I did testify and was pleased my bigger picture comments were picked up in this story from KNKX .
“Please do not make a difficult situation worse by trying to challenge and verbally abuse the Supreme Court,” she said. “You are equal branches of government charged with overseeing each other’s work. Please think of them as colleagues, not as enemies and get this work done for the children of Washington state and for the ultimate good of our economy and democracy.”But, for my money, the best testimony came from incoming SPS 4th grader, Asher Ravona. He spoke well for all the public school students of Washington and, in his own voice.
The consultants gave a length review of their work thus far. The final report from the consultants is due November 15, 2016; the Taskforce report to the Legislature is due Jan. 9, 2017.
Here are some highlights from the consultants' preliminary report to the Taskforce (I'll try to get a link to it):
- Their work is around a "prototypical school staffing." I didn't see that phrase entirely defined.
- There are nine areas around their work. One was "clarifying basic education and local enrichment." Again, not defined so I would assume enrichment may mean levies/bonds but might include other grants like PTA. A second one that caught my eye was "Whether additional state legislation is needed to help school districts support state funding for K-3."
- They had a chart of what the state allocated for all districts for different staffing and it proved interesting. For example, the State allocated 55,543 certificated instructional staff but districts paid for 66,427 staff. Districts weren't so far apart on administrative staff but hugely different for classified staff (I missed the number but it was something like 4,000 allocated but 13, 000 actual. This should tell the Taskforce something about the numbers needed to run our schools.)
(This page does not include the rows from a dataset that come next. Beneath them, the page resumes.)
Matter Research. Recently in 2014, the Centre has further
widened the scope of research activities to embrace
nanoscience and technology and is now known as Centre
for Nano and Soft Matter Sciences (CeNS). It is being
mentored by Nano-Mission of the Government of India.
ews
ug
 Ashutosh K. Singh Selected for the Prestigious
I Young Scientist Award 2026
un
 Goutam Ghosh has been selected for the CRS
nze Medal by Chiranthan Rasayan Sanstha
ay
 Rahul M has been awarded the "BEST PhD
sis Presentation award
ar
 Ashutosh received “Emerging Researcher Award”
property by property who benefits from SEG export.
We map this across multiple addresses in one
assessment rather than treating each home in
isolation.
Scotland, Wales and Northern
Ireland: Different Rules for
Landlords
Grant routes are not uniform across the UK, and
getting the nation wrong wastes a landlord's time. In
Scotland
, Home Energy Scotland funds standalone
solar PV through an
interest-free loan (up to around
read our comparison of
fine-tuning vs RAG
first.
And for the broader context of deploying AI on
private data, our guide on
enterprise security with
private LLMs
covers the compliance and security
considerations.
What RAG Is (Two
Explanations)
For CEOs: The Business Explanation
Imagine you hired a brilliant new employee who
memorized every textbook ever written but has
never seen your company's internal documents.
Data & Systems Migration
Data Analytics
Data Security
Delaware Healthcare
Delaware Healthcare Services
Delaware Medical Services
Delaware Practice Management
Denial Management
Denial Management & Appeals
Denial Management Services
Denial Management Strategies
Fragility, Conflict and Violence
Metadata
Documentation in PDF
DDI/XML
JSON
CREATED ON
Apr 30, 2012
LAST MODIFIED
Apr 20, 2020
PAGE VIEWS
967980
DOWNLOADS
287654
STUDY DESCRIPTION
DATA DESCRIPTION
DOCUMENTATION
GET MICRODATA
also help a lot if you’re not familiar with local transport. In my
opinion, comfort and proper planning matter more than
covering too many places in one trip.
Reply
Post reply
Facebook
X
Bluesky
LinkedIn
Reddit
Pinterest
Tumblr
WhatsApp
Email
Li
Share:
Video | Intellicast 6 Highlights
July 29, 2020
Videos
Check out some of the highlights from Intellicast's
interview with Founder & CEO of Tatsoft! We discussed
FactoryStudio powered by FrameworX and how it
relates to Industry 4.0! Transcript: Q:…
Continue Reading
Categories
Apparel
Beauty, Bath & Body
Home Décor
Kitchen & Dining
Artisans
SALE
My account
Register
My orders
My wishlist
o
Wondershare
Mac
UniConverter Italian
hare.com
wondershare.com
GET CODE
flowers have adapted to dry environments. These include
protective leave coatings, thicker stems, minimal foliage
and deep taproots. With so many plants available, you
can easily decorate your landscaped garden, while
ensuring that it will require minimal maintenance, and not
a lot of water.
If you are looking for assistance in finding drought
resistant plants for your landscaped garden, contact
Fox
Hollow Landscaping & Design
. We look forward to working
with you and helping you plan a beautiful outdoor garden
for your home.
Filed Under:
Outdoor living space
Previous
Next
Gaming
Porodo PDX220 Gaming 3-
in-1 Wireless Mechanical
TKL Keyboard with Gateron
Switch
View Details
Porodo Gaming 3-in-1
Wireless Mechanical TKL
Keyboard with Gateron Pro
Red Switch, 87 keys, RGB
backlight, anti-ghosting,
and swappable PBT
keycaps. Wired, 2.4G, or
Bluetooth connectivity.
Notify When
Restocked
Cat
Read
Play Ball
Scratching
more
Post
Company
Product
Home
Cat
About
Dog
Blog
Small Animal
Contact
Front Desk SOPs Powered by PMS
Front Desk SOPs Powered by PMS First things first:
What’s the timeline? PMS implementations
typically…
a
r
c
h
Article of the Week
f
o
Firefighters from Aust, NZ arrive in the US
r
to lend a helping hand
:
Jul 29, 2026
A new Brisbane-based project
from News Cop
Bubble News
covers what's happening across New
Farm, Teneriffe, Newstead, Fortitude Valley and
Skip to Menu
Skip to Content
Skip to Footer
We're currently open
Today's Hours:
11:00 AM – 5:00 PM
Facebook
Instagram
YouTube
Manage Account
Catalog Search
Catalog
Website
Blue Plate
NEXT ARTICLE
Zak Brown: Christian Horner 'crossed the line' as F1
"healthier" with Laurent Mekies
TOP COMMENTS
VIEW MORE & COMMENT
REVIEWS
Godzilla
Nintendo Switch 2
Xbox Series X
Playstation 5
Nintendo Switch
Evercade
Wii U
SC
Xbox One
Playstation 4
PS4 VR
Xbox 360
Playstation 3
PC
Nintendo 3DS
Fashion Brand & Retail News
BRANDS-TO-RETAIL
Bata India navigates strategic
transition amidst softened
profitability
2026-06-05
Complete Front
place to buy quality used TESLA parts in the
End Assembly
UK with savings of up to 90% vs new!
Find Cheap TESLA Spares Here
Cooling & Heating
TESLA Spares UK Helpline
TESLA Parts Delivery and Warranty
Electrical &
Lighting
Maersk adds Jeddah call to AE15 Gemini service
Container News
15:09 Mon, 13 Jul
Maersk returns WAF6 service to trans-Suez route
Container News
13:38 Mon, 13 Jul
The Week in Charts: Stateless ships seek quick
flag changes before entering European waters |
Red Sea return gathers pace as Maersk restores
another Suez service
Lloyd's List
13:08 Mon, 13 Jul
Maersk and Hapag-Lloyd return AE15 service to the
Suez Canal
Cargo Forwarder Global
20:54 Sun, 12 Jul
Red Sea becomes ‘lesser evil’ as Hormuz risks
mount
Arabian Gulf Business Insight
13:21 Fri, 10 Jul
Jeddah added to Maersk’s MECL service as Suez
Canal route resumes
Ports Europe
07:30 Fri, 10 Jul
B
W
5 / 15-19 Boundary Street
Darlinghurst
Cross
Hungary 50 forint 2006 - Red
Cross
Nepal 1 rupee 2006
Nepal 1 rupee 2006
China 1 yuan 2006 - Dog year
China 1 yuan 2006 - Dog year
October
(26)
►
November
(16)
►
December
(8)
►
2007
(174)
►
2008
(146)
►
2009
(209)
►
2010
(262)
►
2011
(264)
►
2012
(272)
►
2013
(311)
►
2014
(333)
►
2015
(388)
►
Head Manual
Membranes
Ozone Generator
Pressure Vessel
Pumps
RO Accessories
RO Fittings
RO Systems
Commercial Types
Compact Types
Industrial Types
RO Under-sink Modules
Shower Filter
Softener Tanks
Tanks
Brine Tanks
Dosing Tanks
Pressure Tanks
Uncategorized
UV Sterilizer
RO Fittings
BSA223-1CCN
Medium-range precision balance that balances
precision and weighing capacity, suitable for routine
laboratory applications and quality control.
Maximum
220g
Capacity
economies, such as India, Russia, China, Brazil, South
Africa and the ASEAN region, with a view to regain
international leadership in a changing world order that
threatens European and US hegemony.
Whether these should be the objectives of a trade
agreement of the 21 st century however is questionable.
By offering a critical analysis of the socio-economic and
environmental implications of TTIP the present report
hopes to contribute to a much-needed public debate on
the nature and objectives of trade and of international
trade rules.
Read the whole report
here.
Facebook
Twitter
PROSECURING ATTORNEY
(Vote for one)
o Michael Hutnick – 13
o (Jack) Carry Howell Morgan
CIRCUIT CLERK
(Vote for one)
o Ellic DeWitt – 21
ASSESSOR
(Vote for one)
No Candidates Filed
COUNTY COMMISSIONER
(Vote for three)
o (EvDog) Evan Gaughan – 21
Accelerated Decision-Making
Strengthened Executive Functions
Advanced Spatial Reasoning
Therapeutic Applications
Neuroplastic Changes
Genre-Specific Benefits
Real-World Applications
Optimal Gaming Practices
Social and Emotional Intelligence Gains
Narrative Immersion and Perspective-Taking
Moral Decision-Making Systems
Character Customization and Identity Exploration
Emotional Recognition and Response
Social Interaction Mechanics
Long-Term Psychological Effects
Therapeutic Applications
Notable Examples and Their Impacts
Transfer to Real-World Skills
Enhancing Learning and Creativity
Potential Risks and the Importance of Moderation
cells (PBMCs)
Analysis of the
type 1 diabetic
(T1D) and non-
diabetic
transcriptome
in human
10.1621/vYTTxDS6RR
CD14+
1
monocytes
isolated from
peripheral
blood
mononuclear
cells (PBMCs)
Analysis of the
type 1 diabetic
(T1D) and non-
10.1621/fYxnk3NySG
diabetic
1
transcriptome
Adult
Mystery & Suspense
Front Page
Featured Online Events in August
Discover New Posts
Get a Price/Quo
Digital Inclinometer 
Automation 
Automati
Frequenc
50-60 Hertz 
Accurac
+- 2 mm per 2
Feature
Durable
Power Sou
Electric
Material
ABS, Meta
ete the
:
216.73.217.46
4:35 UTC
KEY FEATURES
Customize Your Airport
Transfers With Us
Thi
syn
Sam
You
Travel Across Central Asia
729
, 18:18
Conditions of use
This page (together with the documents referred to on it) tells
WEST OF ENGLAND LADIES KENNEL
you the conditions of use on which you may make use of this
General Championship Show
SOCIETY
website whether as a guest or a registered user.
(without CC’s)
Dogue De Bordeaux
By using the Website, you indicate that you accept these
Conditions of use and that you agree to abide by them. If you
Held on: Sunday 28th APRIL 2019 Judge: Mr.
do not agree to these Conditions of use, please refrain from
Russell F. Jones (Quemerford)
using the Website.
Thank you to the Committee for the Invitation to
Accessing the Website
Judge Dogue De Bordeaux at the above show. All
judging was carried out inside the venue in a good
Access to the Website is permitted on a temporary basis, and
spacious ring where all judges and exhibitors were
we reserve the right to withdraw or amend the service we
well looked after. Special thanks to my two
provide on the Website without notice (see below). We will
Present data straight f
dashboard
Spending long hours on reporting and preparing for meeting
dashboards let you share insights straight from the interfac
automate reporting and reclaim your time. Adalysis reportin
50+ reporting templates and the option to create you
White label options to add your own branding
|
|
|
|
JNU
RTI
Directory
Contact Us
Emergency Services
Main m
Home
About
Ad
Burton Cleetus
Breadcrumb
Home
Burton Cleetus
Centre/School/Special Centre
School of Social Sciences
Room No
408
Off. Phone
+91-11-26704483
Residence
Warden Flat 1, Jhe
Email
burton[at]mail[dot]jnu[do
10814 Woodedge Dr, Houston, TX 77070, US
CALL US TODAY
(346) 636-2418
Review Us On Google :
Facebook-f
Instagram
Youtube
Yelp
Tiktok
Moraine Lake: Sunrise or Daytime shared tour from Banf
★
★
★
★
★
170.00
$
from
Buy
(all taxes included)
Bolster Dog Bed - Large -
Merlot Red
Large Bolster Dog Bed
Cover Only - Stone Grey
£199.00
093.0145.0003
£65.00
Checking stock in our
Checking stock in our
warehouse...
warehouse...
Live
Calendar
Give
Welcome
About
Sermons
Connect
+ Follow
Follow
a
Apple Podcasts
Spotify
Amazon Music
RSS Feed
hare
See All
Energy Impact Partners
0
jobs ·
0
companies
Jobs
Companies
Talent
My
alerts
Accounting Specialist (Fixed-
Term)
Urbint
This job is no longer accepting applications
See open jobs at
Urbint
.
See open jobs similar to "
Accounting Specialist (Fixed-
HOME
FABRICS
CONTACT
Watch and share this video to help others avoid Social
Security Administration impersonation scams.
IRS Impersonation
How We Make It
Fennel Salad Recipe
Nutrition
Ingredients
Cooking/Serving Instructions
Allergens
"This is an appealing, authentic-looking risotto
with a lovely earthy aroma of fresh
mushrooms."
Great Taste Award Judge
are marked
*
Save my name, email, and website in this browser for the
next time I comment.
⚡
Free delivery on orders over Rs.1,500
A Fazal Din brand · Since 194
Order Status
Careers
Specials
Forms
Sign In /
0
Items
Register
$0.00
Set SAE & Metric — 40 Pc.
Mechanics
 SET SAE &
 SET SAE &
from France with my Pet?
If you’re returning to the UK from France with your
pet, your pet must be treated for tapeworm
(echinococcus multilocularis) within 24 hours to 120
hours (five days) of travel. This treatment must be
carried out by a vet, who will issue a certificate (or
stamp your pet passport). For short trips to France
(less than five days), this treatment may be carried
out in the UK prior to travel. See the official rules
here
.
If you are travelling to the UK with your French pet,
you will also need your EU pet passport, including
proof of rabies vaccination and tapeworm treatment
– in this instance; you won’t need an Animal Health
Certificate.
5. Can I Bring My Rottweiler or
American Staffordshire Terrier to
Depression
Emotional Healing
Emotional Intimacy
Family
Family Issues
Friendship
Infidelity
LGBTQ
- The information on districts and data proved quite informative. The districts had about a month this summer to get info requested to the consultants. They asked 299 districts to complete the forms. 295 were regular districts, 4 were tribal and 1 was a charter district. (I believe that last one may be Mary Walker School district which served as the umbrella district for the defunct charters after the law was overturned last September.) Eight-seven percent of districts submitted data and that was across rural, suburban and urban districts.
- One legislator asked about the districts that did not submit data, noting that those with 5,00-10,000 students had the highest non-compliance rate. The consultants said they did not contact districts after a second try and said many districts said, "We cannot comply and do not intend to." This lead Senator Rivers to say she would like a list of the "scofflaws." The consultants said they would have that to the committee in a week's time.
- The amount the State pays for a certificated instructional position is $34,155. The consultants said factors that district use to raise that amount include attracting/retaining teachers, local needs, student needs, district initiatives and available funds.
- The consultants were asked about how to disaggregate what is truly the State's responsibility from all this data and the consultants suggested that it was not up to them to decide "which is your duty."
- The big takeaway for me is that the consultants are ONLY considering salaries and not benefits. I would submit that we all know that benefits are a huge part of any kind of job consideration.
- The consultants said that, in their analysis, they would be using "nurses, accountants and architects" salaries because they believe they are comparable in duties and training. This set of a round of sharp questioning by some legislators. One noted that his wife was a nurse and he pretty sure she would never consider herself on the same working level as teachers (or vice versa.) Senator Rolfes said that teaching and nursing are sometimes considered "women's" professions.
- Rep Magendanz asked why they had a 10-month work timeframe for teachers when the school year is 9 months. The consultants said that from "previous analysis" teachers work before the school year starts and after it ends. Senator Rolfes chimed in that this is true and not really accounted for (the teachers are not paid for most of this time). She said "There is a reality behind the complexity of this problem."
- I learned a new term - "duty root" which is the way of saying what a staff person's work assignment is.
- The state does not have a revenue to expenditures accounting system (at least not for public education.)
- "Cross-walking payroll data (unique to each district) to uniform categories in the data collection tool leaves room for interpretation by each district."
- Senator Rolfes also asked if the data would be publicly available for parents and community to see how their district spends money and compare it to other districts? The answer was yes.
- There was a contingent of teacher librarians including one from Denny and one from Sanislo. They had great stats on how much better students do when they have a full-time teacher librarian. It was also stated that in Seattle, 43% of schools received zero funding from the district from their library and that of the $5M spent on SPS libraries last year, only 23% came from SPS.
- There was also a good speaker, David Berg, on gifted education and he urged that the Taskforce and Legislature not forget these students.
- There was one speaker from the "Freedom Foundation" who only spoke of how bad the unions were and that they supported and protected long-term teachers more than new teachers.